# backfilling basement walls question



## burntside bob (Sep 27, 2010)

Installing a basement. front of house footing dug 5 feet deep for frost, and 10 feet back each side to rear of building.
Lot slopes to one side and front.
Built up floor for a walk out on front of house basement.
back and side footings 8 inchs deep from top of fill all three sides with exception of front and 10 feet back from front each side.
My request for information is:
the front of the building is 5 feet deep in a 42 inch wide trech to be backfilled.
There is no drainage for water other then to seep into the ground, on the sides and back I will place 4 inch perf drain tile enveloped in washed rock day lighted to out side the back fill.
The 10 feet each side and front 5 feet deep water draiinage away from the foundation is my question what would you do?
At 5 feet deep I was down to digable ledge rock and earth (mixture of gravel), meaning I could break it up as I dug. The septic tank hole was at seven feet deep adjusting for ground slope level and back fill and it had water for five inches in the bottom (I placed pea rock on the bottom of the tank hole compact before tank installed and back filled).
What thoughts do you have on this question?


----------



## Chris Johnson (Apr 19, 2007)

Personally I would run the weeping tile around the 3 sides just below the slab height of the basement and run to daylight.


----------



## rino1494 (Jan 31, 2006)

If it is just a porch, you do not need any drain tile. If there is a crawlspace under the porch, then you need it all the way around.


----------



## burntside bob (Sep 27, 2010)

*more info from burntside bob*

rino its not a porch. its a house.
I am looking or seeking for other contractors thoughts of how to deal with the 5 foot deep trench footing for getting the water away from the foundation footings. Frost protection here requires five feet deep below surface footing depth. The sides and back will have soil placed against basement walls to take care of frost depth requirements. The walk out basement required me to dig 5 feet deep foundation footings and wrap it around each side 10 going bask to the back wall. The back and side walls drain tile will flow out from the front of the basement to the surface day lighted. the front and 10 feet back on each side will be 5 feet below the surface with no out let for the water that settles in the cut, filled with compacted soil. 
Any comments on how you would handle this getting the water away fromt he basement footing in front of the house? 
It could just go down to the water table, or it could pool and possibly freeze under the footings, thats my concern.


----------



## S.R.E. (Apr 8, 2010)

You need to have drainage that is below the bottom of the slab all the way around. Like Rino said if it is a porch don't worry about it but, you need drainage between the porch and the basement wall. Diagrams or pictures would be helpful.


----------



## Timo (Nov 22, 2006)

In my area, footing drains are designed to protect any habitable space below grade. I've never fooled with draining a sub-footer. Certainly not one five feet below slab elevation.

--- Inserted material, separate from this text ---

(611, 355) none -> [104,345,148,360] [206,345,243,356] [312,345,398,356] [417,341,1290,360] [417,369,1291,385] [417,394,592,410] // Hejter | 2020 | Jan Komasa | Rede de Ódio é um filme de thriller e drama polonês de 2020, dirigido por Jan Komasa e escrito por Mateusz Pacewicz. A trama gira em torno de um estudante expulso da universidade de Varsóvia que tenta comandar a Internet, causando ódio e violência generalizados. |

If this were a crawl space, would your local code require drains?


----------



## tgeb (Feb 9, 2006)

It sure would be nice to have a picture of this...

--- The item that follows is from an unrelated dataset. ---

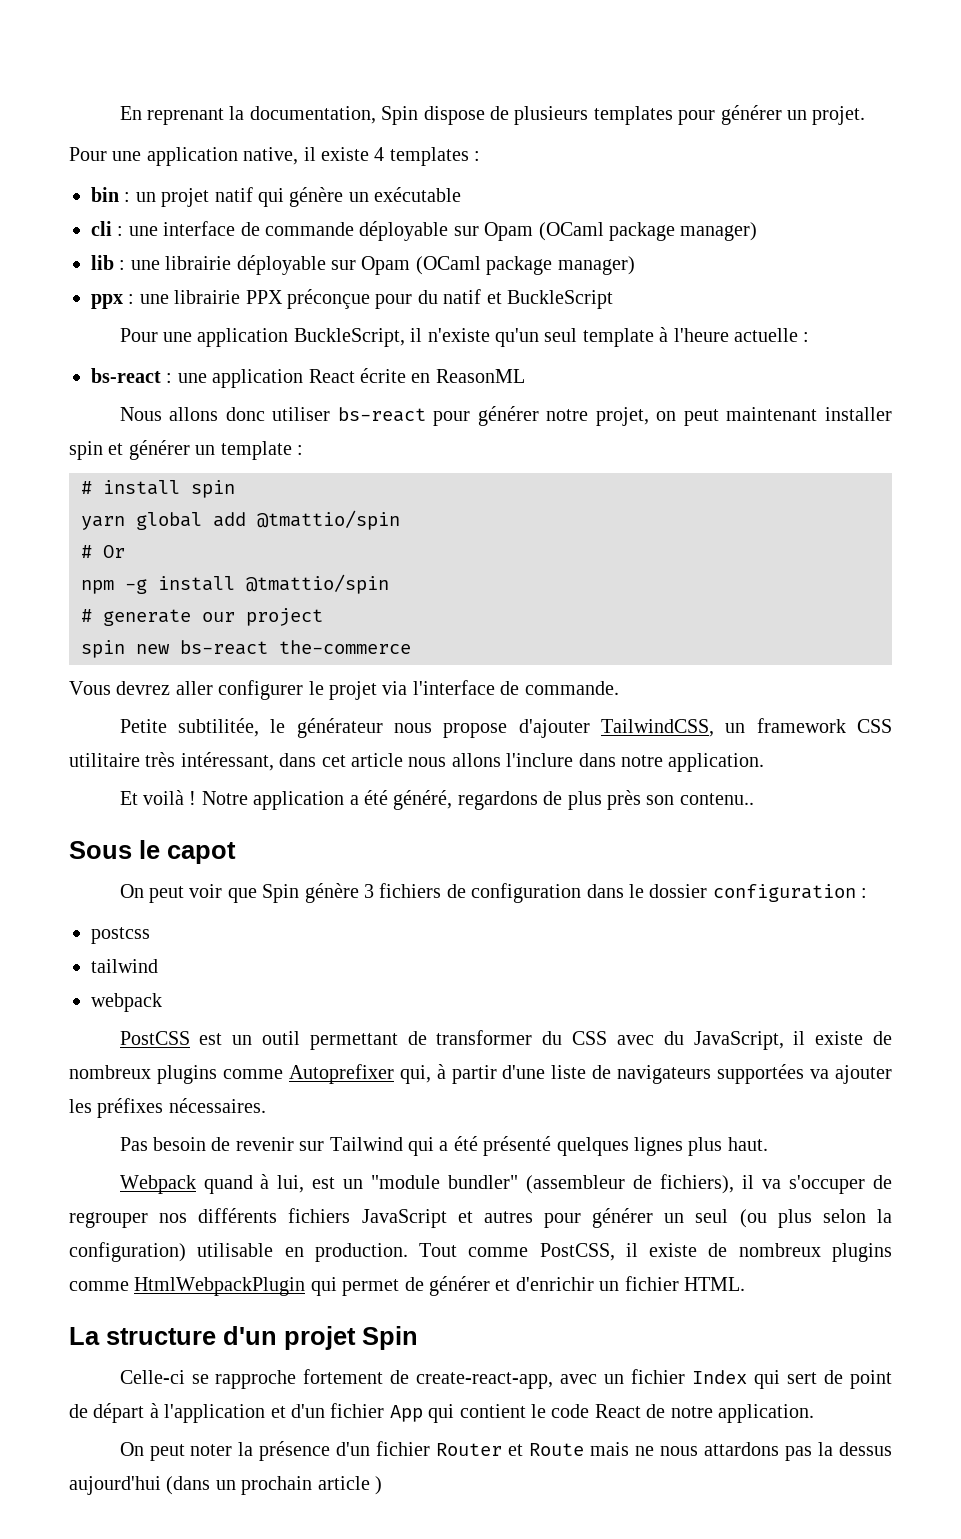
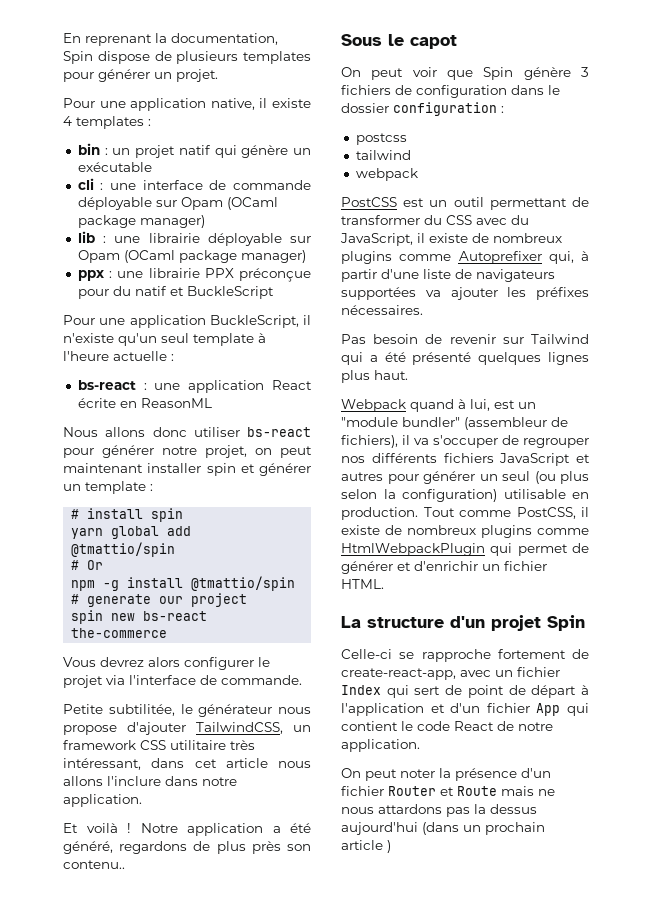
[175,681,213,695] aller -> [148,657,180,667] alors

But I think I get the drift of what is going on here, you have a "walk out" condition that requires a deep footing, and you don't want to have to day light from the lower depth. Is this correct?

If it is, Chris already gave you the answer.

Back fill to below the slab, run your drains from there. The 5' of foundation below won't care.


----------



## rino1494 (Jan 31, 2006)

Oh, I understand now. You dug a frost footing for a walkout. It is ideal to run a footer drain to drain water away from the footers to daylight. If you cannot achieve this, then bring the drain halfway up the wall and run to daylight. If you still cannot acheive this, then come up halfway and run a pipe through the wall and into the basement and install a sump bucket.

Like I said before, it is ideal to drain from the bottom of the footer, but as long as you are below the basement slab, you are ok.


----------



## CanDoExcavating (Feb 11, 2010)

You don't need to worry about the walk out footing just leave as is we never tile walkouts here in SD


----------